Ministro Miguel Jorge: Boa pergunta. Ontem, inclusive, nós tivemos uma reunião com os presidentes, ou melhor, os diretores regionais que são presidentes de juntas comerciais em todo país. O Ministério do Desenvolvimento ele responde pelas juntas comerciais porque está no Ministério do Desenvolvimento, o Departamento Nacional de Rede Comercial, o DNRC. Nós temos feito um grande esforço para reduzir o tempo de abertura de uma empresa. O nosso pessoal da secretaria. Isso é cuidado no ministério pela Secretaria de Comércio e Serviço, inclusive, o secretário chegou ontem de manhã de Portugal, onde ele foi conhecer um processo, um programa chamado "Empresa da Hora", em Portugal, até a pedido, pedido não, por ordem do Presidente Lula, nós estivemos em Portugal, para conhecer o processo português. Nós temos, Kátia, uma questão um pouco confusa nessa questão de abrir empresa. A abertura de uma empresa na junta comercial, hoje, se faz em muito pouco tempo, não leva mais que uma hora em uma junta comercial do país. Você tem a empresa aberta, mas ela não pode funcionar porque você vai precisa, depois que abre a empresa, você precisará do registro, ou melhor, a vistoria do Corpo de Bombeiros, a vistoria do meio ambiente, o registro no município.
Apresentadora Kátia Sartório: Na junta comercial.

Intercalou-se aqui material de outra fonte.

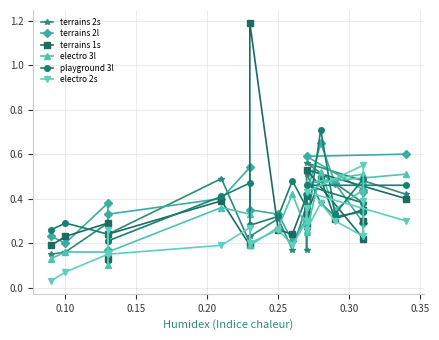

What is the difference between the maximum and minimum values in the terrains 2l series?

0.5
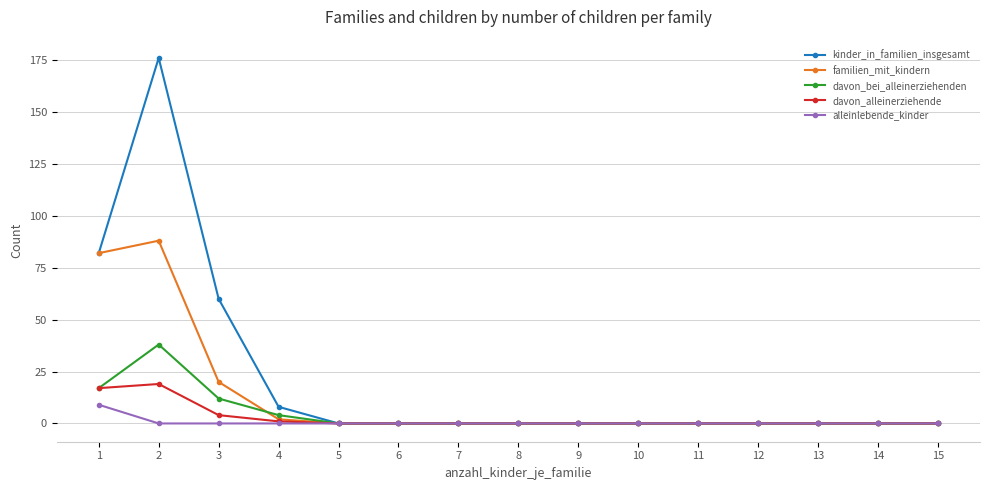

The value of familien_mit_kindern at 8 is 58. True or false?

False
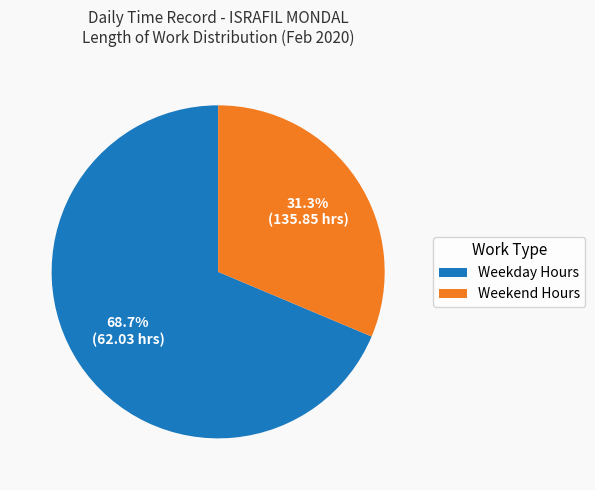

What portion of the pie excludes Weekend Hours?

68.7%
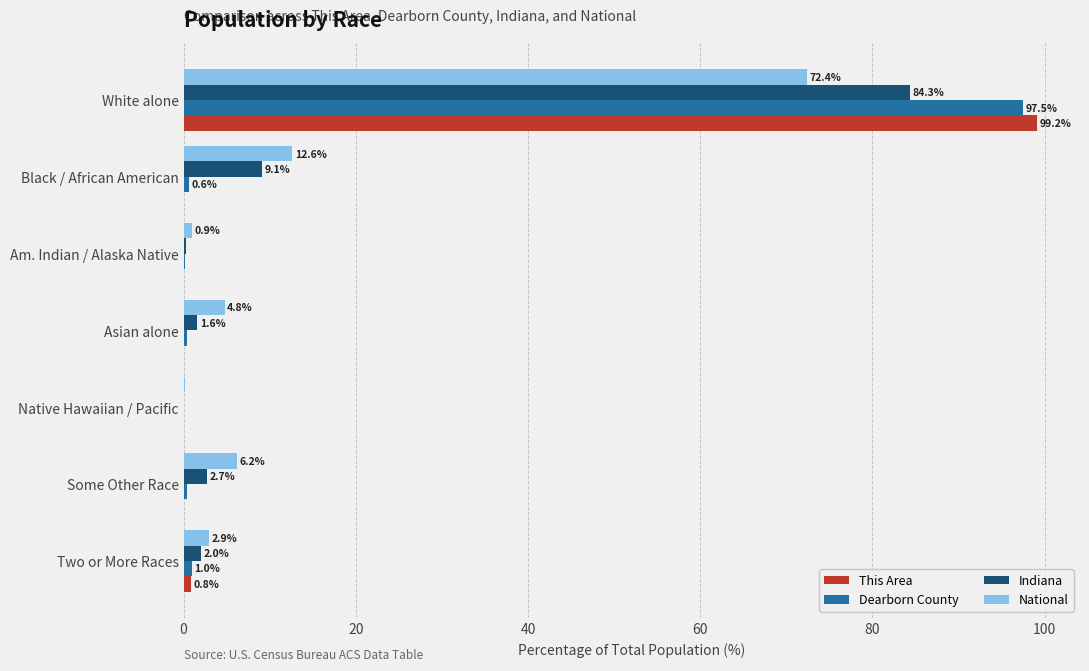

Where is Dearborn County nearest to the value 48?

Two or More Races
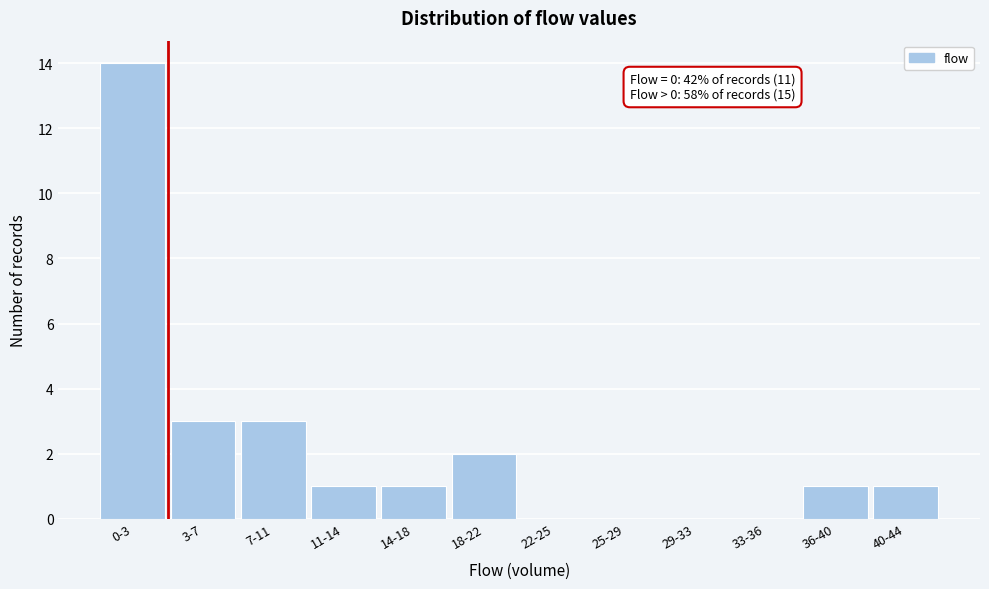

Reading left to right, list all the values displayed in this chart.

0-3=14	3-7=3	7-11=3	11-14=1	14-18=1	18-22=2	22-25=0	25-29=0	29-33=0	33-36=0	36-40=1	40-44=1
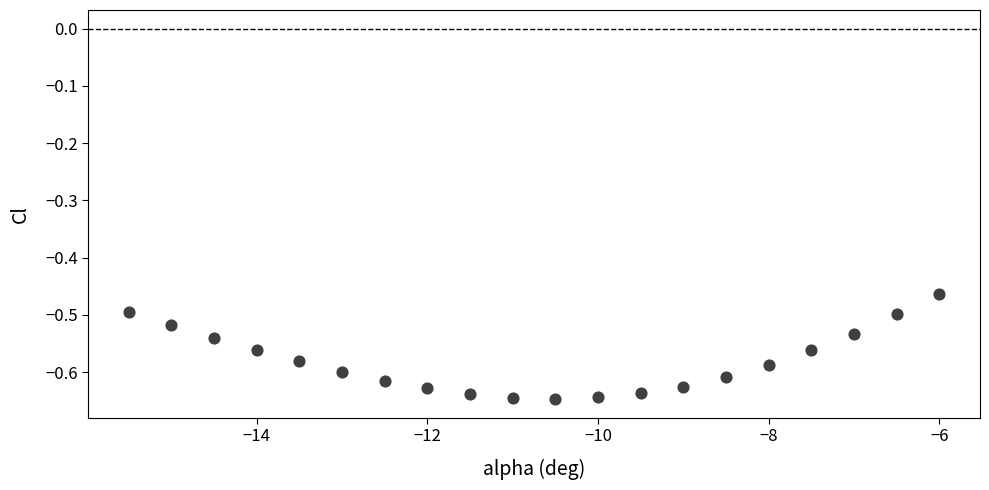

What is the range of X values (max minus min)?

9.5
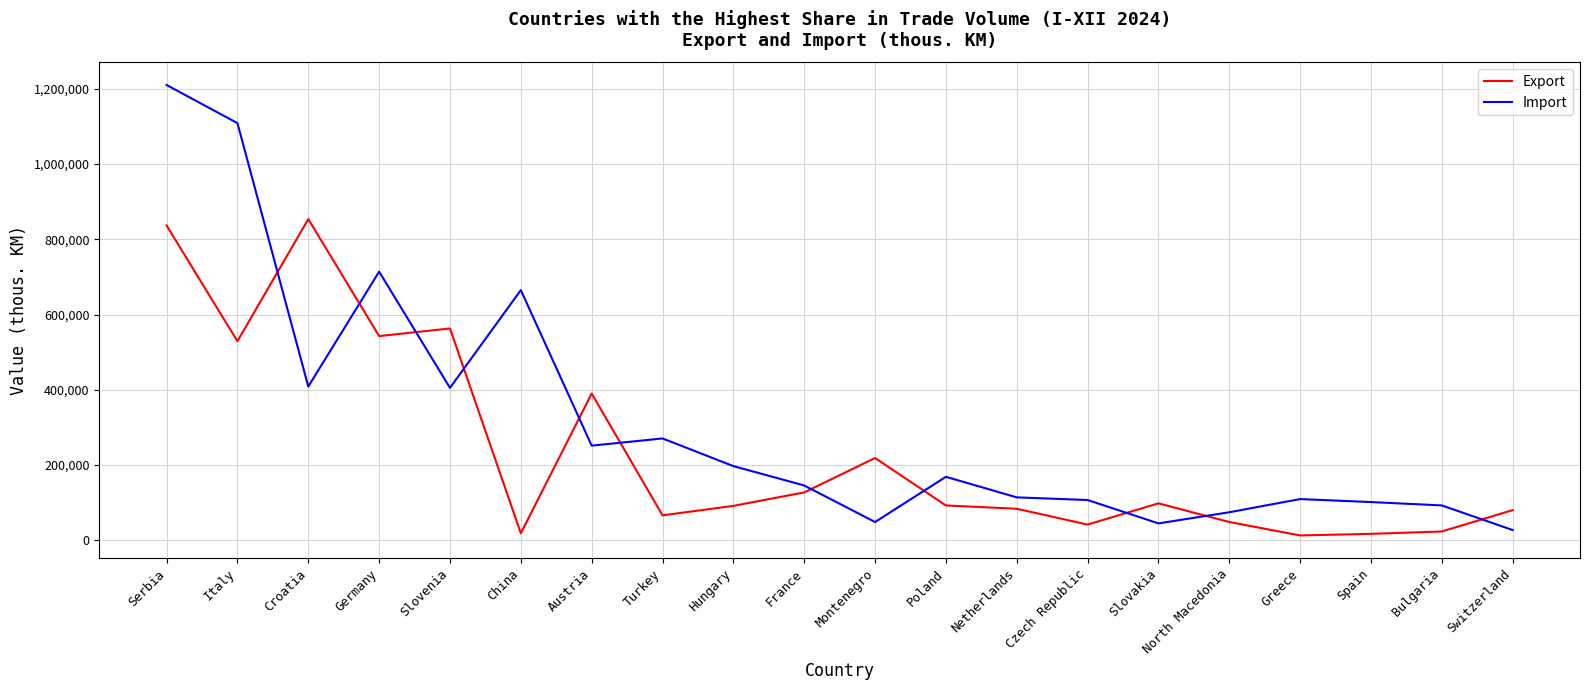

Rank the series at Italy from highest to lowest value.

Import, Export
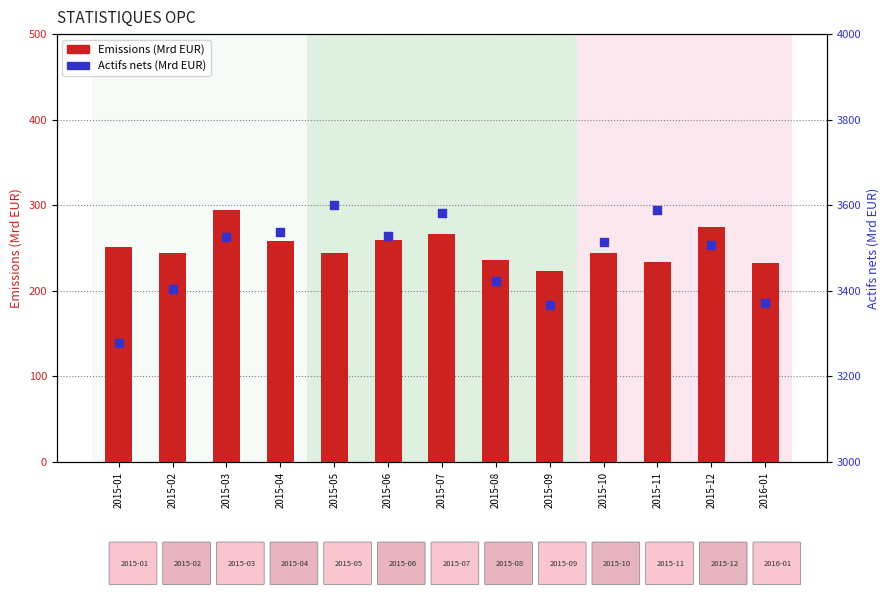

What are all the series names shown in the legend?

Emissions, Actifs nets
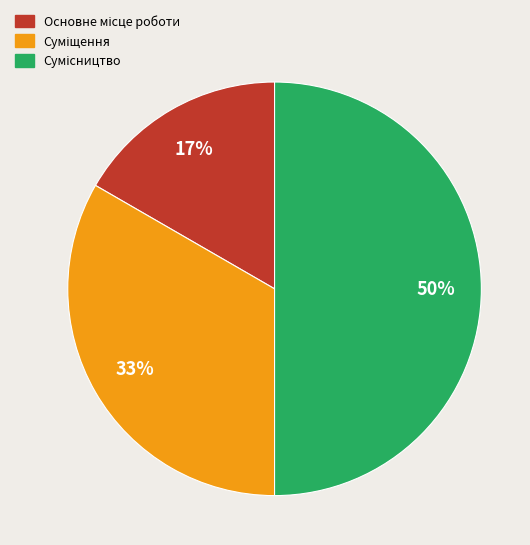

To the nearest percent, what is the difference between the largest and smallest slice percentages?

33%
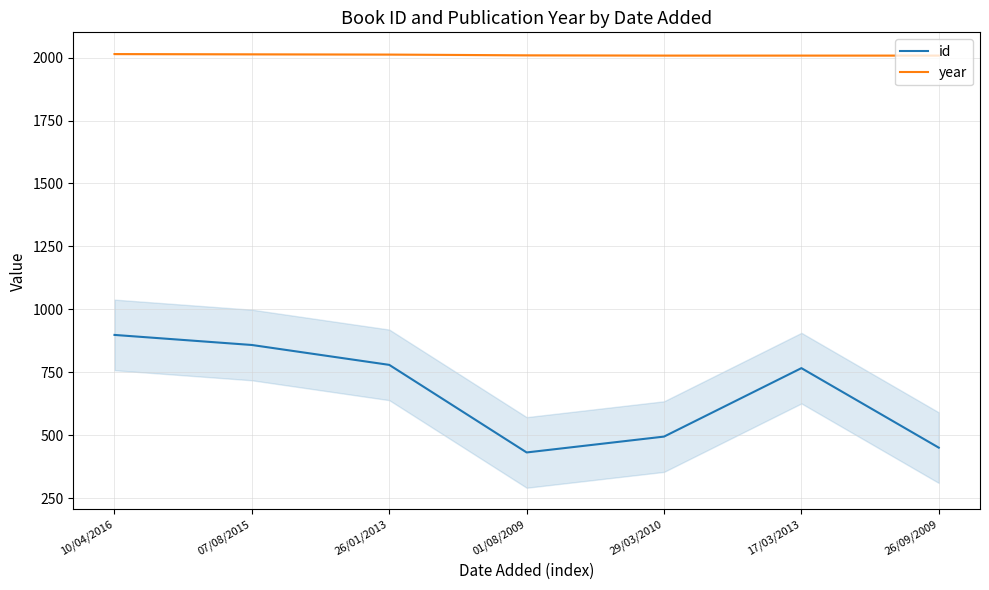

How many data points in id are above 766?

3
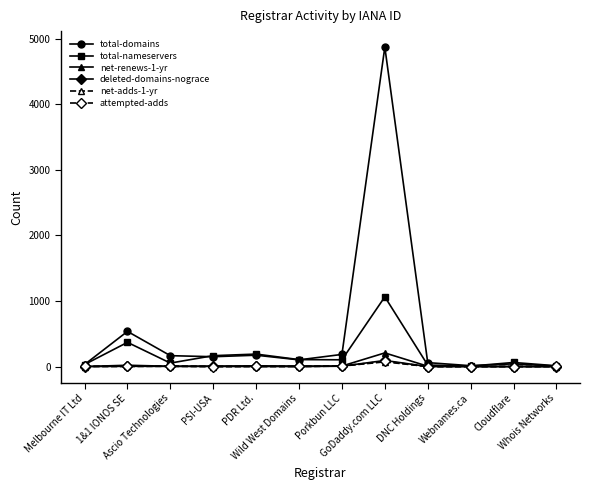

What is the value of the total-nameservers point at the 1st from the left?

31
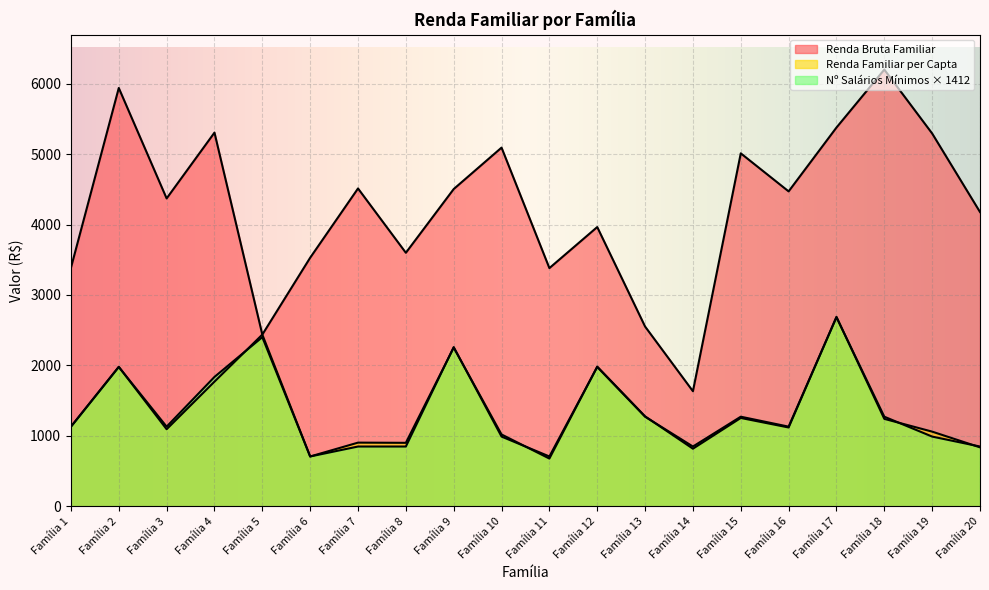

What is the approximate value of Renda Bruta Familiar at Família 18?

6200.5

Ministro Miguel Jorge: Na junta comercial não, foi esse que foi feito primeiro. Você registra primeiro a empresa na junta comercial, então, você tem o nome da empresa registrado, seu nome, quem é o dono, o contrato social registrado. Mas depois disso, para a empresa funcionar, você precisa que os bombeiros deem o alvará, que o meio ambiente dê o alvará, e isso que tem demorado muito. Nós já reduzimos muito o prazo, nós temos um programa agora, que está sendo aplicado, que fará com que... Eu espero que até o fim do ano nós possamos, no país inteiro, ter em um dia a empresa aberta com todos os alvarás, municipais, bombeiro, meio ambiente, etc.
Apresentadora Kátia Sartório: Então isso está caminhando?
Ministro Miguel Jorge: Caminhando e caminhando muito rapidamente.
Apresentadora Kátia Sartório: Essa reunião de ontem já foi um pontapé inicial?
Ministro Miguel Jorge: Não, não é inicial não porque esse processo já vem vindo, mas foi um pontapé, eu diria que você chutar uma bola no pênalti sem goleiro.
Apresentadora Kátia Sartório: Falando em Copa do Mundo já está tudo... [Risos]. Está certo, Ministro Miguel Jorge, nós queremos agradecer mais uma vez a sua presença no “Programa Bom Dia, Ministro”.
Ministro Miguel Jorge: Eu agradeço, Kátia, e bom dia a todos os seus ouvintes e estou a disposição de todos vocês para uma próxima oportunidade
Apresentadora: Nós agradecemos a sua presença, e também agradecemos a todos que participaram conosco dessa rede, meu muito obrigada e até a próxima edição.